Im Dieselskandal hat Volkswagen AG erneut getäuscht!

Nachdem in den letzten Wochen durch 4 Entscheidungen der Oberlandesgerichte Karlsruhe, Köln, Oldenburg und Koblenz die sittenwidrige Schädigung von Käufern der VW-Fahrzeuge mit dem Dieselmotor der Baureihe EA 189 festgestellt worden ist und daraus sich ergebend die Haftung von VW auf Rücknahme der Fahrzeuge gegen Rückzahlung des Kaufpreises, ist darüber hinaus festgestellt worden, dass auch die aufgespielte Software wiederum eine unzulässige Abschalteinrichtung enthält: das Landgericht Düsseldorf hat in der Entscheidung vom 31.7.2019 - Aktenzeichen 7 O 166/18 für einen PKW VW Tiguan 2,0 TDI festgestellt, dass die neue aufgespielte Software die Abgasreinigung nur bei Außentemperaturen zwischen 10 °C bis 32 °C einsetzt, darunter und darüber wird die Abgasreinigung abgeschaltet; es besteht also ein so genanntes Thermo-Fenster. In den kommenden Wintermonaten dürfen die Fahrzeuge somit wieder stinken wie bisher.
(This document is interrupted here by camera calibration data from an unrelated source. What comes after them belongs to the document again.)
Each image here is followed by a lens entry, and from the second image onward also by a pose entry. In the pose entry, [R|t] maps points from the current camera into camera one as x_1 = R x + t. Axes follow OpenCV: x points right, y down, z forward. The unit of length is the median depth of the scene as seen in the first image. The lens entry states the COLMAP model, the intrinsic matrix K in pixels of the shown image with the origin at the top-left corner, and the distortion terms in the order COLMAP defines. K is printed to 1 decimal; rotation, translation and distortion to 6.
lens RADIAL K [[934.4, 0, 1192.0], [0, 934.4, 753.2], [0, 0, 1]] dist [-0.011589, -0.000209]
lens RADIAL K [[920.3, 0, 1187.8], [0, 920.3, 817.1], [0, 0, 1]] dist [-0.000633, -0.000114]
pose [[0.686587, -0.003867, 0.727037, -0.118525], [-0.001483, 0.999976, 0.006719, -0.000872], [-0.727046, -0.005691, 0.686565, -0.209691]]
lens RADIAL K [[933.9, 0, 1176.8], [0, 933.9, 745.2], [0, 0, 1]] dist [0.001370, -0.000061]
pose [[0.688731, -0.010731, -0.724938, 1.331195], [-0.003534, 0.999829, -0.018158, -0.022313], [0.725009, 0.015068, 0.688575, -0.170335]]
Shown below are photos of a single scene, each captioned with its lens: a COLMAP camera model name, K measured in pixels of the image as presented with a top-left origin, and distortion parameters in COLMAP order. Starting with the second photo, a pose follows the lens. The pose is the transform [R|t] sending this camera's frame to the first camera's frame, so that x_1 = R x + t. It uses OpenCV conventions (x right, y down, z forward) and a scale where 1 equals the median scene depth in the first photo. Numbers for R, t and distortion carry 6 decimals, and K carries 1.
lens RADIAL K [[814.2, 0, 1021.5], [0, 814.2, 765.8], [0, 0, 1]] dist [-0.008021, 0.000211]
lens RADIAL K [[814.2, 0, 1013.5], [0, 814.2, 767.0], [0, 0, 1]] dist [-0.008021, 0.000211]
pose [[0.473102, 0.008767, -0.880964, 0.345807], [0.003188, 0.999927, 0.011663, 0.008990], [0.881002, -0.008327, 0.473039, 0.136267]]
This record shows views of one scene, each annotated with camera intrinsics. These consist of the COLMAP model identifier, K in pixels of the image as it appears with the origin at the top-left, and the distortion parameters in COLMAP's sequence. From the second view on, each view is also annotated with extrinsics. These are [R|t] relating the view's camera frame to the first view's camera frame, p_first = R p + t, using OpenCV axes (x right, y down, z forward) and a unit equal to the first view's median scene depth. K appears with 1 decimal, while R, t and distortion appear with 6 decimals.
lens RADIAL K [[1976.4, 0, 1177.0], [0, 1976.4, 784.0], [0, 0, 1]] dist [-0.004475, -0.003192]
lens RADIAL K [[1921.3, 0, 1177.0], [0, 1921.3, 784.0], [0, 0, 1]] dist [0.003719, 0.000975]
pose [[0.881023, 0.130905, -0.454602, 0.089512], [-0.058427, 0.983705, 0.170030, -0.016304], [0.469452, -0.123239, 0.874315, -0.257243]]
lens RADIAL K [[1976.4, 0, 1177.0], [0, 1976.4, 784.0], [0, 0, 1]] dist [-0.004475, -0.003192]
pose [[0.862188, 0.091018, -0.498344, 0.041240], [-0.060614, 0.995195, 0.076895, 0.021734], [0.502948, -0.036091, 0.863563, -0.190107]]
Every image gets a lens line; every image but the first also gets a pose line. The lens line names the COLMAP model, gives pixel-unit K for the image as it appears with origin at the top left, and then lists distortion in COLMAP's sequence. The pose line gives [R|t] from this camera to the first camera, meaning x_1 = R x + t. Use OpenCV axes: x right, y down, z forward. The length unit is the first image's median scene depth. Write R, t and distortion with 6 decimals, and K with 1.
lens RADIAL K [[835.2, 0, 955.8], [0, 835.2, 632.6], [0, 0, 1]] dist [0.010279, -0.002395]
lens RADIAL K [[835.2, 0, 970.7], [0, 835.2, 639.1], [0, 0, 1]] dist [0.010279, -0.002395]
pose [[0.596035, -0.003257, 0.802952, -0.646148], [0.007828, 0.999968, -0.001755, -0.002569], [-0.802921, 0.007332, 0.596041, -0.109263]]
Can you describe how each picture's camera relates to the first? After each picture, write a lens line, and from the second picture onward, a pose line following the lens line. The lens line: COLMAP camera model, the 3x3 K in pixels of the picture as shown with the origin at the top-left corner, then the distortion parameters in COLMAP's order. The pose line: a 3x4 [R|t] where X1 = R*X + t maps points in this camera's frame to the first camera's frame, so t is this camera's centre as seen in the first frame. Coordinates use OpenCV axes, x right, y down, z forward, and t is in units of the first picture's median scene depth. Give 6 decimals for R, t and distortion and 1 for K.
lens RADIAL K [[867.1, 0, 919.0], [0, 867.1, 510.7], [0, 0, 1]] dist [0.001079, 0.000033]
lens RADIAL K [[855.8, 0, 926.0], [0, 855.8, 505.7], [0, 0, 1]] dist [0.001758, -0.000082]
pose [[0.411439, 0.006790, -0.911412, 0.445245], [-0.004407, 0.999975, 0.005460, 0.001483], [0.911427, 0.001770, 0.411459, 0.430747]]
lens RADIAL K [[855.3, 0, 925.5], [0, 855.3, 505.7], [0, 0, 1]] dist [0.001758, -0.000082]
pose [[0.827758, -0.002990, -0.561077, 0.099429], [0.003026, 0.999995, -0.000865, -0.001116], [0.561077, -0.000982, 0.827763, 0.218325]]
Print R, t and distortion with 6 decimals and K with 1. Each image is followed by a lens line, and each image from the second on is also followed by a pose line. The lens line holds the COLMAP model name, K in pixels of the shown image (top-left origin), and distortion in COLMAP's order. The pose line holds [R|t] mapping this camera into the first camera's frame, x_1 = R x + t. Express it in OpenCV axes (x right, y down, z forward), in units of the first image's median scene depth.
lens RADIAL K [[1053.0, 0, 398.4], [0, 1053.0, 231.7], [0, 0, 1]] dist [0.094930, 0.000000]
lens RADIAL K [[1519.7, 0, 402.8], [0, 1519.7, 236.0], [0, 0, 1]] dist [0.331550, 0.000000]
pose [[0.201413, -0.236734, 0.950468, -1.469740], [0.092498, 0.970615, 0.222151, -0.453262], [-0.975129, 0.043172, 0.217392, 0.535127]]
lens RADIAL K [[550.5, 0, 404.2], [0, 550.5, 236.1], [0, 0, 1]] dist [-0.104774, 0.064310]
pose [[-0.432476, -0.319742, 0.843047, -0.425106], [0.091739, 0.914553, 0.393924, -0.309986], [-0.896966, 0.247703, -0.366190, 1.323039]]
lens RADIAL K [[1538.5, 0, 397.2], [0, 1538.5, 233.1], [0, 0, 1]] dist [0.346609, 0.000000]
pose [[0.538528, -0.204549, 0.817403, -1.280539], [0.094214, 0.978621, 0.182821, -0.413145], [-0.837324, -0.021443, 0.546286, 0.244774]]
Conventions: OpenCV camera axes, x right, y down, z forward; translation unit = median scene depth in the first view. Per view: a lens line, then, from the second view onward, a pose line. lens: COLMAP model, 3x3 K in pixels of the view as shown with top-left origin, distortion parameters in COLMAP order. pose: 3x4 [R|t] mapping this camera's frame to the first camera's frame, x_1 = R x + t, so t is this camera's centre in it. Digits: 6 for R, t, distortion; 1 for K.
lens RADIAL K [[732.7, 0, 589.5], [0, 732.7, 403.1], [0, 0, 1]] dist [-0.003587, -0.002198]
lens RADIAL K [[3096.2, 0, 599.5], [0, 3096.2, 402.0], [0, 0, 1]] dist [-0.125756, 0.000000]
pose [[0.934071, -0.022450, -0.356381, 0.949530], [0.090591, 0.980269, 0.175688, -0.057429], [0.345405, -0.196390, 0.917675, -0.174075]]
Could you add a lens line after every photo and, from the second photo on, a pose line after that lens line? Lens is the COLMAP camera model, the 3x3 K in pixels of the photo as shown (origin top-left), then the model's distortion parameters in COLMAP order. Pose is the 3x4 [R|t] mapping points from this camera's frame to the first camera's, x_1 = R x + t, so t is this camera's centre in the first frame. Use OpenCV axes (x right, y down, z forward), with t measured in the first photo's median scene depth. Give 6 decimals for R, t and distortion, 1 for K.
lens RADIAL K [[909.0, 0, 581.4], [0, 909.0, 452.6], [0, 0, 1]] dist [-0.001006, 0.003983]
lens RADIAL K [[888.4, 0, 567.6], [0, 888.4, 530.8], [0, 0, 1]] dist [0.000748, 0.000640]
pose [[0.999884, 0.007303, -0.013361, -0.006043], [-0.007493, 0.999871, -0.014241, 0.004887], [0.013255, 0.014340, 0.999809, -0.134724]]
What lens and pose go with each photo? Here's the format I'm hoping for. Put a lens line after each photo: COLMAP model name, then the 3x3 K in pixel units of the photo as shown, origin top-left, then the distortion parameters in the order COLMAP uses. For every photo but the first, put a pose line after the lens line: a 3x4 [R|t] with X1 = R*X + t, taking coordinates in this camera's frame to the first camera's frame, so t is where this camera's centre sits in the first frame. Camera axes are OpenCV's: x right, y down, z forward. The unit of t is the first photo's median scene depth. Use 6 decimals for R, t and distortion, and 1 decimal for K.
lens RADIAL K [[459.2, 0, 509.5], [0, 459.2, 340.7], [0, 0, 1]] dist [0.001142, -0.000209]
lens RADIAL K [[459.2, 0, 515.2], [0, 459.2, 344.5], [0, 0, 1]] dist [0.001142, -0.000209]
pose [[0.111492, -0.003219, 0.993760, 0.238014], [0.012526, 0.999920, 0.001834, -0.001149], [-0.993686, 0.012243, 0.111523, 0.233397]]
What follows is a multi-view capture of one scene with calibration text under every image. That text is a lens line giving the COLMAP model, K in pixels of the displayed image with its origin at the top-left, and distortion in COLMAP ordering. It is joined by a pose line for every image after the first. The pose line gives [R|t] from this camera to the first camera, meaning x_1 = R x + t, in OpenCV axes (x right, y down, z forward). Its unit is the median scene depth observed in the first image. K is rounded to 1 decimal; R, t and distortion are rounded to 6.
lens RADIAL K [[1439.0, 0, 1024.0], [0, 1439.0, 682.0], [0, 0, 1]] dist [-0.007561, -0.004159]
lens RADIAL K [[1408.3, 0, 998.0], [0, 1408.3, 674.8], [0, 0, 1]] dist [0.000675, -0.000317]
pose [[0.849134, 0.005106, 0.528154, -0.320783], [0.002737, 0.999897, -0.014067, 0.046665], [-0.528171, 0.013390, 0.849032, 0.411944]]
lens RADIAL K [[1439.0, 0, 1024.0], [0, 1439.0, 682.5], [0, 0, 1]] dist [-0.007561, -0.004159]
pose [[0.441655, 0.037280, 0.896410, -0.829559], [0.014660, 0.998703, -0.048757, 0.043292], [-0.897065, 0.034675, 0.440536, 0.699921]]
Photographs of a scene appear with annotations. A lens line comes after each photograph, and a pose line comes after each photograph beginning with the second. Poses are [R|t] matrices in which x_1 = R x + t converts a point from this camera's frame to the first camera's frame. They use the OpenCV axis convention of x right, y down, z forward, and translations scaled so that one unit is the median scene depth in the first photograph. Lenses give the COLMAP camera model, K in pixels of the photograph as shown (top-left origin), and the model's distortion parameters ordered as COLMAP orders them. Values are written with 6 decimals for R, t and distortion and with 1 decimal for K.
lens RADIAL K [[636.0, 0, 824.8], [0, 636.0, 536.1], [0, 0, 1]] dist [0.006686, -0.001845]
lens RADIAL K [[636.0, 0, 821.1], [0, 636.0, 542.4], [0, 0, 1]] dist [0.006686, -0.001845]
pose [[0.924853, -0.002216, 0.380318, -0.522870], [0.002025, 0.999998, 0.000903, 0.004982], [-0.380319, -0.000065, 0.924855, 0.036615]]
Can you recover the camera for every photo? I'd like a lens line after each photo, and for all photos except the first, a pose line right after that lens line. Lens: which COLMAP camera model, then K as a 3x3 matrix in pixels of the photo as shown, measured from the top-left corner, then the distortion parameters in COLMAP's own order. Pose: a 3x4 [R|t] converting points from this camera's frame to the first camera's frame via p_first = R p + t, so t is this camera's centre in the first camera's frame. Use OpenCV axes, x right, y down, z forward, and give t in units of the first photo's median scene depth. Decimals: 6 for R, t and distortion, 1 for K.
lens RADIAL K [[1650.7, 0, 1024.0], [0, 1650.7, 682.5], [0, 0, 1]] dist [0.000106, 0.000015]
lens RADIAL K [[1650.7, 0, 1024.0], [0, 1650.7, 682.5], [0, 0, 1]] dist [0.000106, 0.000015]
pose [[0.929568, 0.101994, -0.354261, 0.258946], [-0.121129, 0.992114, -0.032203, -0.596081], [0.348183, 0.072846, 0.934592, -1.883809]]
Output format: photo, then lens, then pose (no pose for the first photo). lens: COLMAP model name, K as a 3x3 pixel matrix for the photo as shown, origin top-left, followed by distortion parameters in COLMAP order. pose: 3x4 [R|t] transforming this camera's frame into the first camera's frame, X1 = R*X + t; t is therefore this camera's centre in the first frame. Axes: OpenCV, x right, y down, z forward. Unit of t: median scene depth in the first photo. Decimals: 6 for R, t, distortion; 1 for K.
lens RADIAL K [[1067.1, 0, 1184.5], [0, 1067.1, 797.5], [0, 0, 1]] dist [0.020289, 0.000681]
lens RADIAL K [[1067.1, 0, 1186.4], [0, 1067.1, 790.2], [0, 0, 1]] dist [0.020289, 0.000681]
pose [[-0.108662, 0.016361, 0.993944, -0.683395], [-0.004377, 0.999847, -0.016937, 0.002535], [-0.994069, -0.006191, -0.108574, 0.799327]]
Damit ist eine erneute Täuschung der Fahrzeugkäufer verursacht worden, denen in Zusammenhang mit der aufgespielten neuen Software zugesichert worden ist, dass damit keine Verschlechterung verbunden ist und alle typengenehmigungsrelevanten Fahrzeugwerte unverändert Bestand haben, was wegen der wiederum eingesetzten Abschaltung falsch war.

Es fragt sich, welche weiteren Täuschungshandlungen die Erwerber von VW noch hinnehmen müssen. Unbeirrt führt das Unternehmen weiter einen Rechtsstreit um den anderen. Käufer müssen stets erst den Weg zum Gericht gehen, was für nicht Rechtsschutz versicherte Käufer äußerst kostspielig ist und dem Schaden noch einen weiteren hinzufügt. Obwohl obergerichtliche Urteile vorliegen und alle Rechtsfragen geklärt sind, setzt VW das Druckmittel der Prozessführung ein, um geschädigte Käufer abzuschrecken.

Demgegenüber wurden in den USA ohne einen einzigen Prozess zu führen € 30 Milliarden an Auslandskunden bezahlt; der Konzern verhöhnt seine deutschen Kunden.